My boundaries for the season ahead:
*Cling aggressively to what is good.
Never feel guilt for choosing joy in the midst of hard things. Life should be good. It is too short. Too precious. There’s no greater fight. I believe the fulfillment of justice is the goodness and fairness of all living things.
*Don’t let the myth of perfection, prevent a movement forward.
Find the good thing, the true thing, in the midst of bad things, and the false things. We too often dismiss the whole rather than pull forward the good and true thing. We abandon and silence too many people this way. We are messy people. All of us. Bring forth the light we all carry. Look harder for it in others.
*Give my energy to the right thing.
What gets my attention? What gets my time? What gets my words? I can spend all my energy fighting against a stubborn force. Or I can spend it building and creating with an open audience. Anonymous bullies don’t get my precious time. People who are not committed to understanding me, do not get my time. I’m going to move on. Our time and talents are desperately needed elsewhere. I will redirect my energy towards what is productive.
*You can’t take people where they don’t want to go.
No matter how close I am to them. No matter how much I hope they change. No matter how much I wish they’d see things the way I do. You can’t take people where they don’t want to go.
*The best criticism of the bad is the practice of the better.
*Post informatively, or productively rather than simply critically.
I don’t want my internet presence to be a series of complaints. I will not use my limited time to simply scrutinize, name call, huff my superiority over another group of people. I want to be helpful. I want to be encouraging. I want us all to survive. I want us all to know a deep and abiding love.

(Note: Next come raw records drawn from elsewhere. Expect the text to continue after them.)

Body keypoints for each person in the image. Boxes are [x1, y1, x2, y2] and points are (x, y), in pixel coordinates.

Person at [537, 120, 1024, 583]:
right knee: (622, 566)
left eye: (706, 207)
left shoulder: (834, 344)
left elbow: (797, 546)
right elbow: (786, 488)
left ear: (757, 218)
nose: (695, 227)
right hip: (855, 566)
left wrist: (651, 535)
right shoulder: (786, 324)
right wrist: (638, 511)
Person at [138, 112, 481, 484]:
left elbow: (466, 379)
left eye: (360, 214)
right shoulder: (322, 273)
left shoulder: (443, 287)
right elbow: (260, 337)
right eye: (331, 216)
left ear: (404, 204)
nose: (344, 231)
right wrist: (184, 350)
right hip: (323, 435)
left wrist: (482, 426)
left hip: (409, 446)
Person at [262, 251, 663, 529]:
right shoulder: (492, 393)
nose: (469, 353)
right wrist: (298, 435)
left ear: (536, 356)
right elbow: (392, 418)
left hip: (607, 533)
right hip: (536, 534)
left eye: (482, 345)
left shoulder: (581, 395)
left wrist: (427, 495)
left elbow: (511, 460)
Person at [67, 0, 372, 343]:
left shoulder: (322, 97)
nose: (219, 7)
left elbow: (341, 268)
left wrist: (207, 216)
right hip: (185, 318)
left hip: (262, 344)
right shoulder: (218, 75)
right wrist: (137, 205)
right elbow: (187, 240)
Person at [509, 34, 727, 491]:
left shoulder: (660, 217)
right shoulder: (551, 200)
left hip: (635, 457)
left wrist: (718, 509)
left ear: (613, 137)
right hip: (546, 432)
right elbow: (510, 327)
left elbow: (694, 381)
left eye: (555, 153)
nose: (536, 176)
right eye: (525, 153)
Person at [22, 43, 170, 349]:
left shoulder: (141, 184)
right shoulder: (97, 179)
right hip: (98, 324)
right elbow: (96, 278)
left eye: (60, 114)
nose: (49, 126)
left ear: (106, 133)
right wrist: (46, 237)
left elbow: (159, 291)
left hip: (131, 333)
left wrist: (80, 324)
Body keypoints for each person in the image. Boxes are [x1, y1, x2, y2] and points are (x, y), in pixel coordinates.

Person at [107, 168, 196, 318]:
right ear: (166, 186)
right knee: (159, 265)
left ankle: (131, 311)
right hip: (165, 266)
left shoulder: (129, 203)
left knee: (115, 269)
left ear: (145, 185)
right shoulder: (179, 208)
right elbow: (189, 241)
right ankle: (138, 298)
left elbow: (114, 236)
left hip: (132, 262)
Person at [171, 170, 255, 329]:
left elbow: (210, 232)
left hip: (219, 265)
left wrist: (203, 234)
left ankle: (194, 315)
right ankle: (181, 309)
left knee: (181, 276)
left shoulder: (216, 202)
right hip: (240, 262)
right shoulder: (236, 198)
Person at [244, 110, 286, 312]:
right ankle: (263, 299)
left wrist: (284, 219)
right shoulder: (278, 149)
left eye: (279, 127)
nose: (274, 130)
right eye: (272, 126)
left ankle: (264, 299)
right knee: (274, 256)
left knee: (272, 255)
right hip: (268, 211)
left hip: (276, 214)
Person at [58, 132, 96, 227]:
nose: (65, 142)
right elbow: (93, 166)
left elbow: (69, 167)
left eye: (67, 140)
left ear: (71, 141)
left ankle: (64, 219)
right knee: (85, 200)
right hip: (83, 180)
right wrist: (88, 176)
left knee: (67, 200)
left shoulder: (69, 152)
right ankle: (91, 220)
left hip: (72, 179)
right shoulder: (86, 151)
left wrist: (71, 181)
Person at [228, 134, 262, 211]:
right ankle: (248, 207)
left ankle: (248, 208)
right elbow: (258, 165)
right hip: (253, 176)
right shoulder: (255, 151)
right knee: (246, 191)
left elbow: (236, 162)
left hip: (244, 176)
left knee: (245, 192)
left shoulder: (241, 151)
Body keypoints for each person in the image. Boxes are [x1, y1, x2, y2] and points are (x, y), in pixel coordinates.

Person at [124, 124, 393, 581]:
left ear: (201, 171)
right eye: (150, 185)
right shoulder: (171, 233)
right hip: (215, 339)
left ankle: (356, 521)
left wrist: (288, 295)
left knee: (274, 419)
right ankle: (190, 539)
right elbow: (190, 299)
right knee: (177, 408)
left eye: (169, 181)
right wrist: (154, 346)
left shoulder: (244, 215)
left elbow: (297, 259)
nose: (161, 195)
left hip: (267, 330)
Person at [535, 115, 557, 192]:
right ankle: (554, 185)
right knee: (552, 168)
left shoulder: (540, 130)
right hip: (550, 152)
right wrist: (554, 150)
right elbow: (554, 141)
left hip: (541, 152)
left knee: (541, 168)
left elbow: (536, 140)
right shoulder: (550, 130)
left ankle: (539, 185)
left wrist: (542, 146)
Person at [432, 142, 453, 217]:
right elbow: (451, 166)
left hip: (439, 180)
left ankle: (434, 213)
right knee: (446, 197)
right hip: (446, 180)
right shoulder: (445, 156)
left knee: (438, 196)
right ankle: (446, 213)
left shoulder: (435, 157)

*Don’t forget the real world around you.
I want to spend less time on social media. Algorithms feed you a false normalcy. They make you see fringes more regularly than you are actually experiencing. They make you think some things are far more common than they are. There is so much more to ALL of us. Go and experience this.
*Abandon the use of “faceless theys”.
Those “republicans,” those “evangelicals.” Give others the nuance you want for yourself. I voted for Joe Biden and Kamala Harris. I didn’t love either of them. I didn’t want either of them. I didn’t agree with them about a great many things. I want to at least try to offer that to people who voted differently than me. I hate it when I’m not able to speak for myself because of how others have determined people like me think. One of my least favorite things Donald Trump does is use the worst of humanity to describe an entire people group. “They’re murderers. They’re rapist.” No. They aren’t. White people kill and rape every day in this country. It will never be used to describe all of us. In kind, I don’t want to do the same towards entire communities. The worst of one persons or a few peoples humanity should not be used to diminish entire people groups.
*Help locally.
Impacting the big problems of the globe have to begin within the five miles around me.

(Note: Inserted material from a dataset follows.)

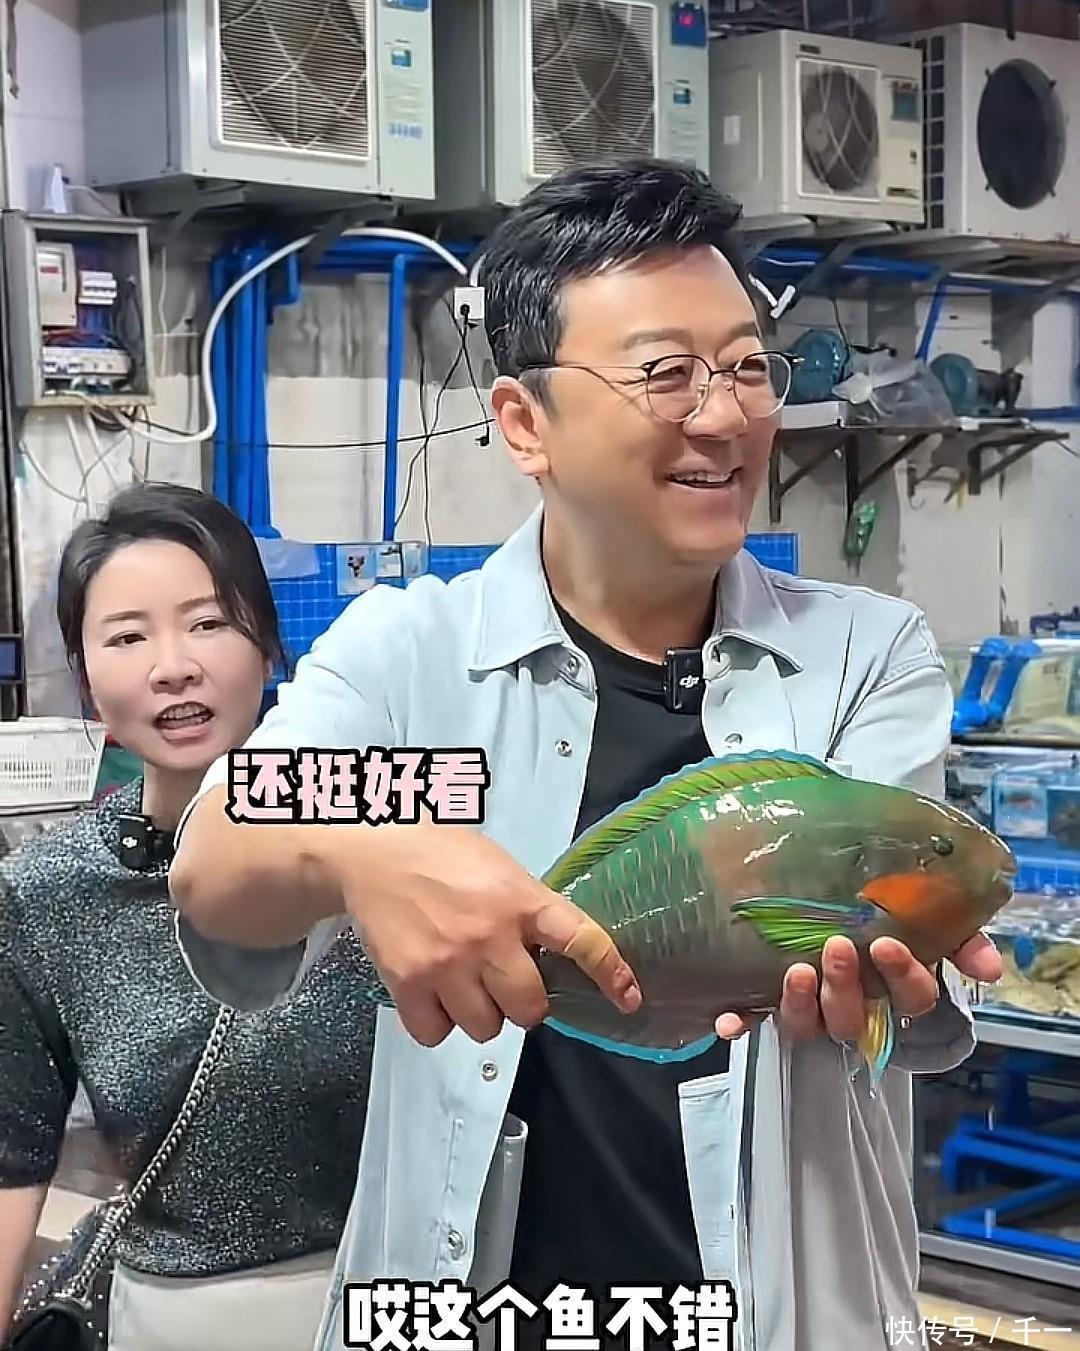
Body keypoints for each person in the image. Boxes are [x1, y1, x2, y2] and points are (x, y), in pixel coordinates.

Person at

Humanity has not evolved to be able to effectively or emotionally carry the weight of having awareness for the entire world. My body screams at me when I try. I cannot hold it all. I need to know my limits. I believe the most effective work begins with my relationships, and with the people nearby. . I don’t want my heart to be so burdened by what is beyond my reach that I pass by the neighbor within my reach.

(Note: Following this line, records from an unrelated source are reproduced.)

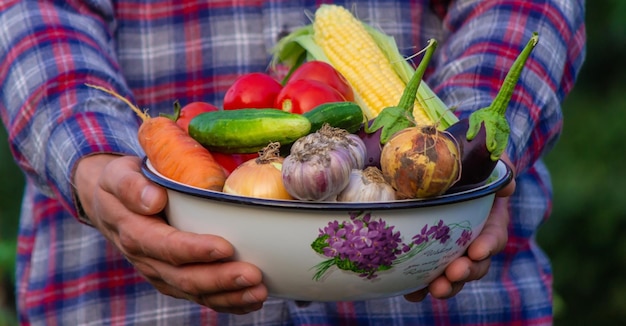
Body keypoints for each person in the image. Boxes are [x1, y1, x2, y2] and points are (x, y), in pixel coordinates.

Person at [0, 0, 585, 325]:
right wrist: (94, 159)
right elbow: (35, 14)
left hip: (453, 295)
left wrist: (462, 151)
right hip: (118, 301)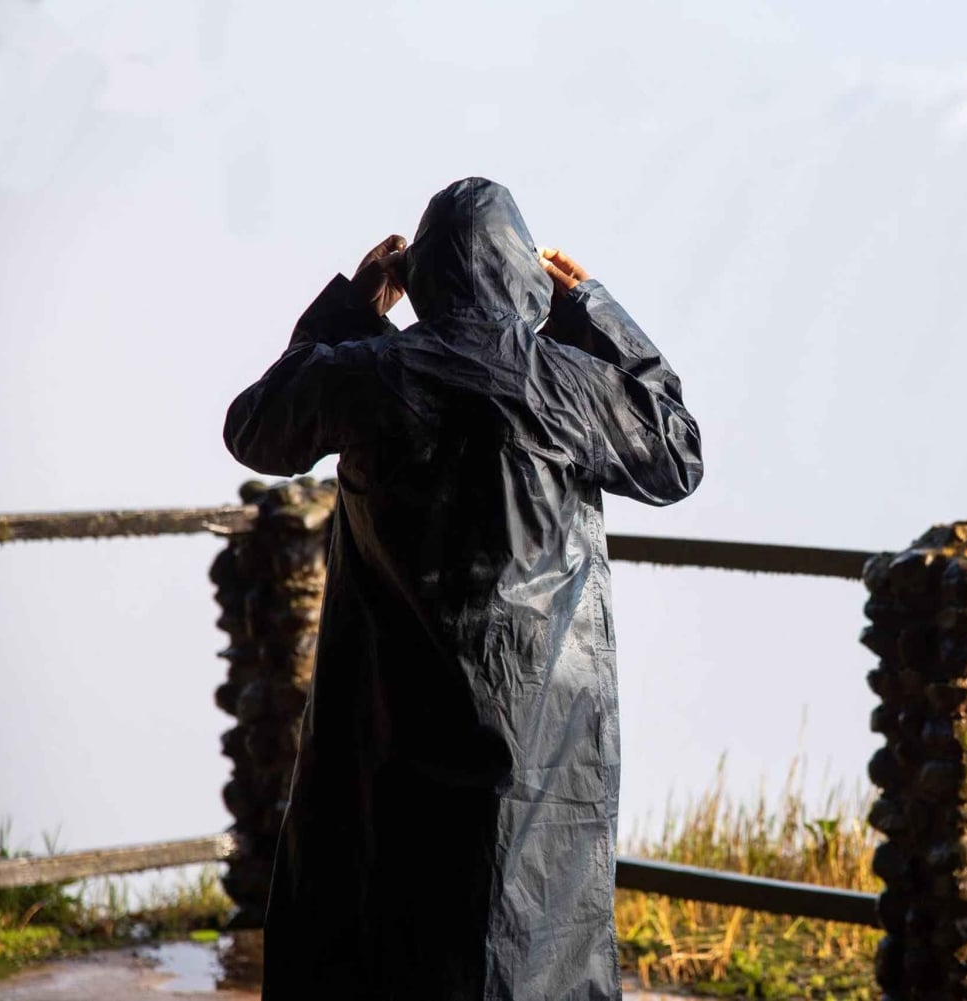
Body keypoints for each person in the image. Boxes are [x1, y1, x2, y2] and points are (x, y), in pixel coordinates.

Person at [223, 176, 703, 1000]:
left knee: (383, 936)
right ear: (523, 275)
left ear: (422, 279)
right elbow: (676, 452)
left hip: (388, 729)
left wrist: (351, 307)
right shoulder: (564, 383)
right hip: (540, 742)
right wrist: (589, 304)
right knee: (525, 946)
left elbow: (256, 426)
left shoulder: (369, 373)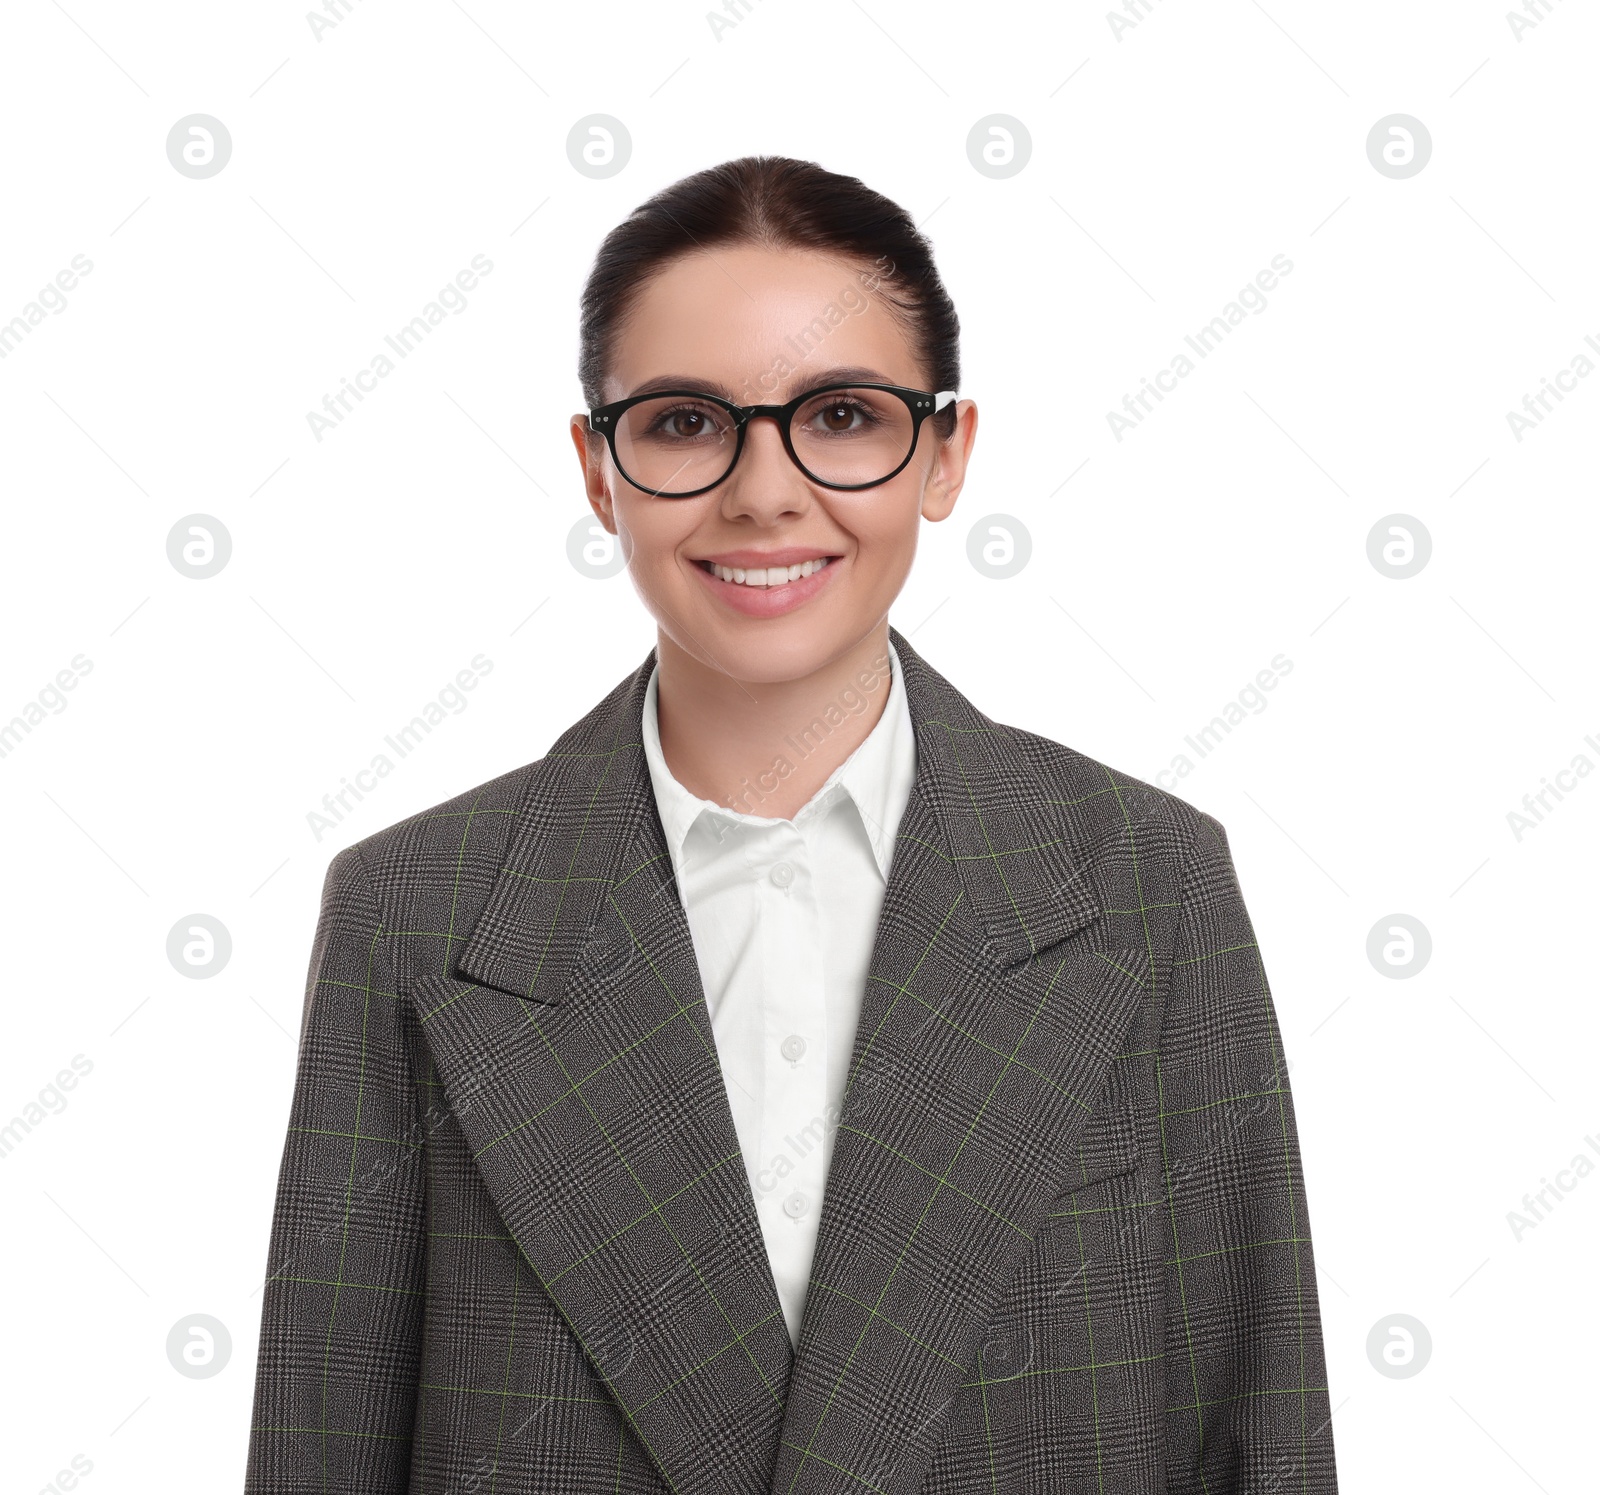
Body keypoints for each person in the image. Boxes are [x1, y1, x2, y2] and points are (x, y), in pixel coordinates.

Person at [244, 154, 1339, 1494]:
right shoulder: (418, 910)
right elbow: (322, 1448)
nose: (764, 490)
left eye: (841, 415)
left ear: (944, 455)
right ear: (599, 471)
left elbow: (1258, 1436)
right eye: (688, 424)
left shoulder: (1144, 880)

*I have to do more than vote.
If all I do is whine till Election Day. Then why bother being informed and distressed by every news story? Is not the most ignorant voter doing the same amount of work with far greater peace? If I’m going to lament and despair so strongly, my work must also be stronger and more purposeful.
*Reclaim the Sabbath.
The busy-ness of life, coupled with anger and despair will destroy me. Rest. Rest. Rest.
*Community is necessary. We’re not meant to go at it alone. I will lean on my church. Where all life’s messiness plays out. Where love heals and holds. Where joy is a choice. Where hope grows. Where transformation happens.
To this all I pray to remain accountable.